The opposite of Sheets is probably someone like Dontrelle Willis:
Figure 7. Dontrelle Willis
Most of the movement here is along the horizontal axis. Willis is a relatively safe bet to stay healthy, but he could very plausibly post an ERA anywhere from the mid-threes to something in the mid- to high fives. Likewise, with Daisuke Matsuzaka:
Figure 8. Daisuke Matsuzaka
Dice-K should be a fixture in the Red Sox' rotation, but whether he takes two steps forward or one step back is anyone's guess.
Still other pitchers have weird, somewhat bimodal performance patterns. Consider Oliver Perez:
Figure 9. Oliver Perez
Perez has a couple of different clusters, one in which he stays healthy and throws at least 175 innings with an ERA somewhere just north or south of 4.00 (e.g. the 2007 edition of Oliver Perez), but another where he reverts to an ERA around 5.00 and more limited playing time (the 2005 version). Players like Perez may actually be more valuable than slow-and-steady performers like Mark Buehrle because they have more option value; the stock has more upside if it gets hot, but you can also dump it if it gets cold.
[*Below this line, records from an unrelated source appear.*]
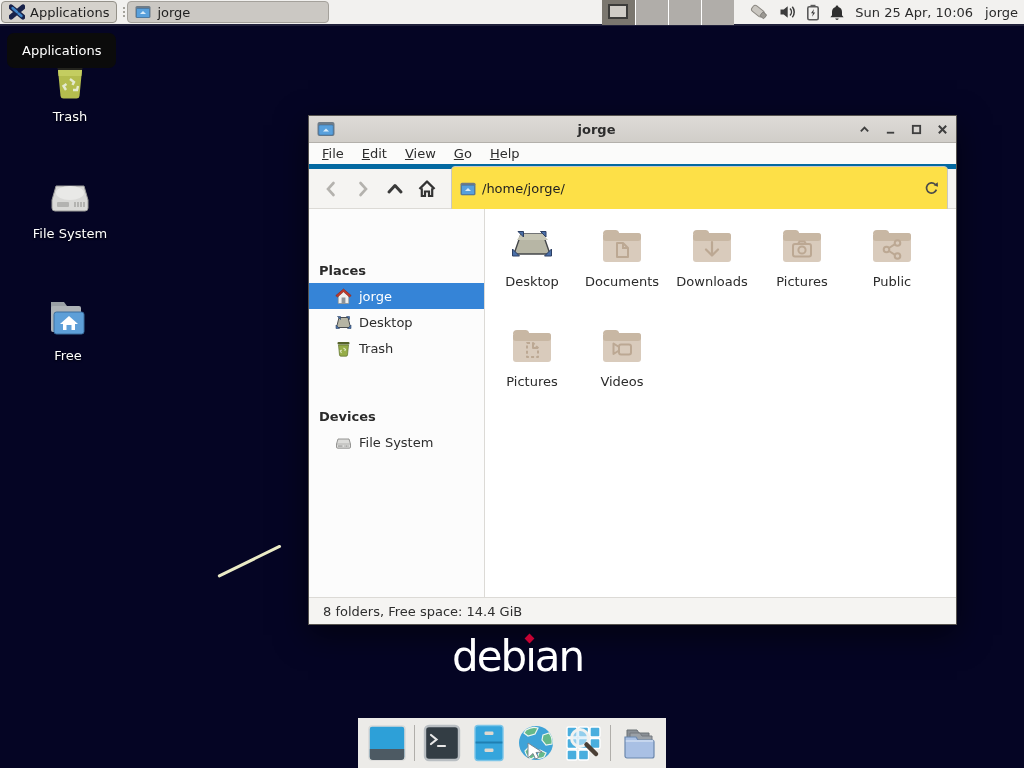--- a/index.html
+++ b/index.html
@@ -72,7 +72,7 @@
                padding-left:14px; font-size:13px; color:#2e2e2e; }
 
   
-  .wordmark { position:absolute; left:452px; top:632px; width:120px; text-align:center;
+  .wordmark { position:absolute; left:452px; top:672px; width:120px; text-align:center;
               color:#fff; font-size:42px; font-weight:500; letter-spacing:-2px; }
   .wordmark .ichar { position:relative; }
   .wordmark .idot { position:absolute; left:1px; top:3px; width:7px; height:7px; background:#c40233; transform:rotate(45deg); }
These sorts of concepts tend to be even more important as you project outward into future seasons. For example, I sometimes get questions about why older players' rate performances do not tend to decline as much as you might think in their long-term PECOTA forecasts. Manny Ramirez, for example, is projected at a .302 EqA this year and a .289 EqA in 2012, in his age-40 season. That does reflect a little bit of deterioration, but not as much as you might expect given typical aging patterns. The reason for this is that players like Ramirez, who have no tangible defensive value, tend to be out of work pretty quickly if their bats decline. So if Ramirez is still playing in 2012, that likely means that his bat has held up relatively well. On the other hand, PECOTA thinks that there is a greater than 50 percent chance that he will have retired by then. These sorts of patterns are relatively easy to account for if we use a replacement-value metric like VORP or WARP; we simply assign any players that drop out of Ramirez' data set a score of zero. But, they can lead to some ambiguities when measuring performance on a rate basis.